— Признаю, я думала, ты сделаешь это куда раньше, — она картинно поджала губы. — Честно говоря, полагала, что выдержки у тебя поменьше. Хоть что-то дельное в тебе есть.
Аня в ужасе смотрела на ожесточенное лицо матери. Даже в полумраке было видно, как на виске Валентины бьется жилка. Анна всхлипнула, когда пальцы матери сжались еще сильней: девушке показалось, что кости запястья трутся друг о друга с едва слышным скрежетом. Где-то за окном раздался протяжный крик, но они этого не слышали — просто смотрели друг на друга, мать и дочь.
Неожиданно Валентина резко обернулась, выпуская руку Ани, которая тотчас попятилась назад, всхлипывая и потирая запястье другой рукой. Она забилась в угол дивана, из глаз катились слезы унижения и боли. Снова скрипнула, открываясь, дверь.
— Что тут у вас происходит, девочки? Небольшой междусобойчик?
— Папочка! — крикнула Аня. Ее папа пришел, пришел помочь ей, как всегда помогал в детстве. Она почувствовала волну радости и такого острого облегчения, что чуть не упала без сил на диван.
Отец странной, дерганной походкой зашел в комнату. Аня вспомнила свою любимую игрушку: на шестилетие бабушка подарила ей деревянную куклу с привязанными к рукам и ногам веревочками. Она, помнится, провела многие часы, зачарованно наблюдая, как конечности марионетки послушно дергаются, подчиняемые воле ее руки, в которой был зажат крест с прибитыми к нему веревками. Вот и ее отец — сейчас всего лишь смутно различимая фигура в темной комнате — походил на ту куклу. Движения были такими же рваными и неровными — как будто кто-то чересчур усердно дергал за нитки.
— Папа, пожалуйста, включи свет. Мне страшно.
Отец засмеялся, и Аня почувствовала, как по коже побежали мурашки. Что-то ей не нравилось в его смехе, но понять, что именно она не могла: слишком была испугана поведением своей матери.
— Папа, ну пожалуйста…
Силуэт отца махнул рукой, и Аня сразу же замолчала. Это произошло автоматически: такой жест отца означал, что стоит помолчать и послушать, что скажет он.
— Что ты успела ей наговорить? — спросил он, обращаясь к жене. В голосе отца слышалась строгость, и Аня улыбнулась сквозь слезы.
А потом так и застыла с улыбкой на лице, услышав ответ матери:
— Все, о чем ты просил ей сказать.
Аня стояла в темноте с открытым ртом и смотрела на два темных силуэта на фоне двери. Дыхание с хрипом вырывалось изо рта, в висках стучало. Удушливая вонь распространялась по комнате и с тошнотворным чувством девушка поняла, что источником запаха были они. Аня поежилась и безотчетным движением обхватила себя за плечи.
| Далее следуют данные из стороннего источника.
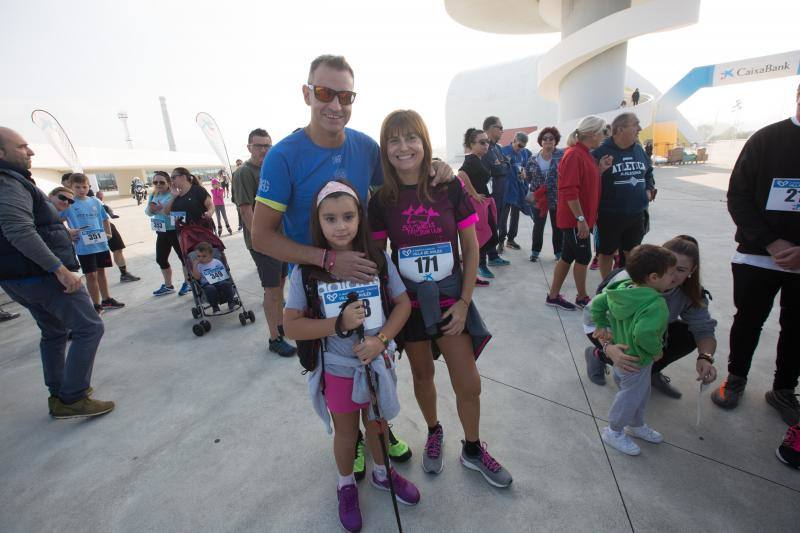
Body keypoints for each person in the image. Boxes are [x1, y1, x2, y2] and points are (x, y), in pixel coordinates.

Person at [251, 54, 453, 470]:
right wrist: (326, 258)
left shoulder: (364, 147)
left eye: (345, 96)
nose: (335, 105)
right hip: (313, 287)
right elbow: (261, 235)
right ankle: (353, 439)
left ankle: (379, 429)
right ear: (307, 93)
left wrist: (437, 167)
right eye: (325, 93)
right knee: (334, 369)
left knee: (373, 357)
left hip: (364, 280)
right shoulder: (283, 156)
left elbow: (405, 176)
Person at [369, 109, 512, 488]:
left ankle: (472, 448)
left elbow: (471, 246)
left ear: (424, 141)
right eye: (394, 140)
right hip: (409, 306)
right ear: (385, 148)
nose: (403, 147)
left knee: (468, 382)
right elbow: (378, 259)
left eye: (410, 138)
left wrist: (465, 302)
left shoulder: (448, 186)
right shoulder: (381, 199)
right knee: (422, 374)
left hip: (450, 300)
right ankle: (434, 431)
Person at [283, 180, 418, 532]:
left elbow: (402, 304)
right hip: (340, 369)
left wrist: (382, 339)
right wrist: (338, 323)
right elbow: (292, 326)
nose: (340, 226)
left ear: (360, 218)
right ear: (318, 222)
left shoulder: (377, 258)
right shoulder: (305, 272)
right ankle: (345, 485)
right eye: (330, 219)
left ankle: (380, 472)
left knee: (377, 425)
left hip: (377, 363)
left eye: (348, 216)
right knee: (346, 433)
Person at [0, 127, 113, 418]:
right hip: (41, 276)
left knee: (53, 332)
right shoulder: (8, 183)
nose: (31, 151)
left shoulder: (12, 182)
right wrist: (59, 269)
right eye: (22, 147)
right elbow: (18, 231)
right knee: (89, 327)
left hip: (20, 277)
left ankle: (59, 394)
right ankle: (73, 396)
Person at [712, 83, 800, 426]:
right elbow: (738, 197)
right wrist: (771, 243)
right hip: (758, 256)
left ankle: (783, 389)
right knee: (749, 320)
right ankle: (735, 378)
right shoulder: (766, 140)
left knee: (796, 328)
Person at [584, 235, 718, 398]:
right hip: (608, 330)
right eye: (669, 266)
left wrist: (705, 357)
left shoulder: (692, 292)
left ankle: (651, 371)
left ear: (692, 271)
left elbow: (704, 329)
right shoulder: (631, 280)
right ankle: (597, 355)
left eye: (680, 270)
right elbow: (592, 316)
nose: (671, 275)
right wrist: (608, 348)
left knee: (688, 335)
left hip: (646, 332)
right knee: (627, 363)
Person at [592, 244, 677, 456]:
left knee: (639, 394)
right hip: (637, 360)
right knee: (630, 397)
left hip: (621, 357)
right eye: (670, 274)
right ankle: (614, 430)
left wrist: (601, 324)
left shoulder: (623, 290)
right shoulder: (655, 303)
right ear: (654, 278)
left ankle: (636, 424)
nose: (673, 278)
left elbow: (598, 302)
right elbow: (643, 334)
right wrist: (657, 350)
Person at [231, 128, 295, 357]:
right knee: (272, 291)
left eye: (267, 145)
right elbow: (246, 211)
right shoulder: (244, 174)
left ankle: (281, 326)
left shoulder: (272, 169)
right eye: (258, 146)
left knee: (280, 285)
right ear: (249, 147)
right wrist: (262, 241)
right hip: (265, 243)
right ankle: (274, 338)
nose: (264, 150)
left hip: (281, 240)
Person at [546, 116, 613, 310]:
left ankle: (553, 295)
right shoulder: (575, 155)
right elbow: (568, 190)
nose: (604, 136)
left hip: (579, 219)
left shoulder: (584, 154)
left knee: (567, 257)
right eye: (602, 132)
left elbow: (585, 184)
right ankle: (582, 297)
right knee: (583, 258)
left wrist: (600, 169)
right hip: (575, 220)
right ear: (592, 134)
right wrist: (581, 219)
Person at [592, 113, 655, 280]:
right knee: (606, 253)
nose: (640, 128)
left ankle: (625, 283)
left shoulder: (639, 150)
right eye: (636, 124)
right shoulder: (600, 152)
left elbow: (648, 173)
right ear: (620, 129)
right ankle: (606, 285)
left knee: (633, 253)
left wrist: (649, 188)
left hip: (636, 215)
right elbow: (588, 182)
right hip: (609, 215)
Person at [61, 173, 125, 313]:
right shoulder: (68, 204)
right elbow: (58, 221)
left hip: (100, 243)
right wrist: (68, 233)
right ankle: (96, 305)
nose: (81, 190)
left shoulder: (95, 201)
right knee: (91, 275)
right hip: (84, 247)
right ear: (70, 187)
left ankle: (106, 299)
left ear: (89, 186)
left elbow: (104, 219)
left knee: (101, 272)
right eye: (77, 187)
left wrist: (108, 234)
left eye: (84, 186)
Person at [164, 167, 214, 296]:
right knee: (191, 260)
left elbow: (210, 204)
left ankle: (215, 282)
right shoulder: (176, 195)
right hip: (184, 235)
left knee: (208, 256)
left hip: (202, 232)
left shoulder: (197, 190)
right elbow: (166, 212)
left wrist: (209, 213)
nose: (172, 180)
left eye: (173, 177)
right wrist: (173, 197)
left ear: (183, 177)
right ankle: (199, 287)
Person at [458, 128, 499, 283]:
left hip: (484, 203)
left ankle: (472, 272)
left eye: (487, 141)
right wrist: (474, 193)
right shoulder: (471, 159)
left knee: (485, 238)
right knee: (483, 238)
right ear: (472, 144)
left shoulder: (478, 159)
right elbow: (461, 174)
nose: (486, 145)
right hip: (478, 205)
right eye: (482, 142)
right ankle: (472, 269)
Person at [145, 171, 188, 296]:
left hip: (175, 231)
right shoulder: (153, 194)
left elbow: (180, 215)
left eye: (161, 182)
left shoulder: (175, 194)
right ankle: (168, 285)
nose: (158, 184)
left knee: (183, 258)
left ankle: (188, 283)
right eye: (155, 182)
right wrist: (152, 209)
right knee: (161, 259)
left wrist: (162, 210)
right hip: (162, 231)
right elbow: (148, 212)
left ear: (169, 182)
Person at [526, 127, 564, 262]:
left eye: (551, 138)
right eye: (545, 139)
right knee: (538, 225)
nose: (548, 141)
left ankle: (559, 253)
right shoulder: (532, 159)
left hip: (556, 197)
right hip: (539, 198)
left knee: (558, 226)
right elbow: (529, 177)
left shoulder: (562, 156)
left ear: (556, 141)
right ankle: (535, 252)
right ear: (541, 141)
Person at [480, 116, 511, 267]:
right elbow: (496, 169)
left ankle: (493, 256)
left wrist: (502, 165)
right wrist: (502, 166)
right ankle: (484, 261)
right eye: (500, 128)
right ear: (491, 128)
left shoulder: (497, 148)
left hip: (500, 195)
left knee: (496, 225)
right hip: (488, 196)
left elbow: (506, 165)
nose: (502, 131)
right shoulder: (484, 147)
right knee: (488, 226)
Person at [499, 132, 532, 251]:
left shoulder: (524, 153)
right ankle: (501, 241)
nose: (520, 148)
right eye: (519, 145)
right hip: (506, 189)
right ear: (514, 140)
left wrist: (524, 173)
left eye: (523, 146)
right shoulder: (503, 151)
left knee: (515, 215)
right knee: (503, 217)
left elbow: (526, 167)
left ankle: (511, 240)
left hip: (518, 188)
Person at [190, 241, 235, 313]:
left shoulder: (216, 262)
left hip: (220, 280)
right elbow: (197, 278)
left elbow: (223, 273)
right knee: (210, 288)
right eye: (198, 256)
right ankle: (215, 307)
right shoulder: (199, 266)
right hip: (207, 284)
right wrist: (194, 266)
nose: (201, 258)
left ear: (210, 255)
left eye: (204, 256)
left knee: (226, 284)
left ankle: (231, 303)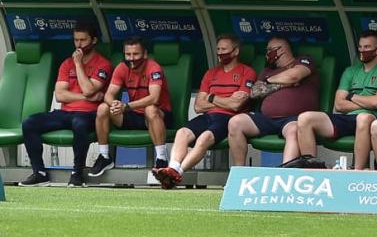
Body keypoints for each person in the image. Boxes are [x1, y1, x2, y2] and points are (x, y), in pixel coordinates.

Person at [152, 35, 256, 189]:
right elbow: (198, 106)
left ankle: (177, 173)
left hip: (229, 119)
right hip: (207, 116)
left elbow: (236, 105)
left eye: (224, 49)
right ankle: (172, 168)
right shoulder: (211, 73)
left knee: (204, 138)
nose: (220, 53)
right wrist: (226, 99)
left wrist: (212, 97)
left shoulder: (247, 72)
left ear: (235, 51)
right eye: (218, 49)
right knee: (182, 133)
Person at [18, 23, 112, 187]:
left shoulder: (102, 64)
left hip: (89, 114)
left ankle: (77, 173)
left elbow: (89, 89)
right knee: (29, 123)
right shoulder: (66, 63)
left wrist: (78, 65)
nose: (79, 44)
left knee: (79, 123)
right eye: (76, 40)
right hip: (65, 113)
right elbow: (61, 95)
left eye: (83, 40)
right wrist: (86, 96)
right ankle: (39, 173)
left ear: (94, 40)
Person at [296, 30, 377, 170]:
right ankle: (312, 170)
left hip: (373, 119)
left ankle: (357, 170)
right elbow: (339, 104)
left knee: (363, 117)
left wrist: (351, 97)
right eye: (360, 47)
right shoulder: (350, 71)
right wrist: (367, 102)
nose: (362, 50)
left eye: (367, 47)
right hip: (347, 118)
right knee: (305, 118)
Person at [226, 36, 320, 166]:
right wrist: (278, 82)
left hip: (294, 119)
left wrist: (269, 83)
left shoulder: (303, 61)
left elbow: (294, 75)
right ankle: (239, 171)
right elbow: (254, 92)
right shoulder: (267, 72)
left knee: (294, 130)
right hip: (266, 119)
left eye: (270, 50)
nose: (267, 54)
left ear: (282, 50)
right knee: (235, 122)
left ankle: (285, 173)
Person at [89, 37, 174, 176]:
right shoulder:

— Зря ты так, Валь, я же пошутил, — в бесплотном голосе слышался мягкий и добродушный укор. — Она ведь, в конце концов, поступала как лучше. Как лучше для нее, конечно, но она ведь пока не знает, что это далеко не главное.
— Папа, пожалуйста, прекрати, ты меня пугаешь, — она отступила еще на шаг вдоль дивана к окну, подальше от фигур родителей.
— Доченька, я вовсе не хочу тебя пугать, — в глухом голосе отца проскальзывали нотки сожаления. Он потряс руками, словно стряхивая с пальцев воду. — Я просто хочу тебе помочь, хочу, чтобы ты всегда была со мной. С нами. Это вовсе не так уж плохо.
Аня покачала головой, не отводя глаз от призрачного силуэта отца.
— Пожалуйста, выйдите из моей комнаты, — она постаралась придать своему голосу твердости, но вышло только хуже. — Выйдите, прошу вас. Я… я не одета.
Отец снова засмеялся своим новым, тягучим смехом, а потом к нему присоединилась и мать.
— Ты не знаешь, Аня. Ты…
— Хватит, она все равно не поймет, — сказала мать. — Сейчас что-то объяснять ей бесполезно.
Отец протяжно вздохнул, Аня задрожала еще сильней. Ее буквально колотило, как в ознобе. Она слушала их голоса, обсуждающие ее, и видела только смутные силуэты. Наверное, она сошла с ума — это было самым простым объяснением. У девушки было такое чувство, будто она Алиса на чаепитии у Безумного Шляпника… Сейчас из угла выпрыгнет Мартовский заяц и Соня: тогда ее можно будет со спокойной совестью везти в психушку. Но ужас, охвативший ее, был слишком реальным. И ее родители, стоящие напротив, тоже не были приснившимся кошмаром. Хотя в каком-то смысле это и было бы облегчением.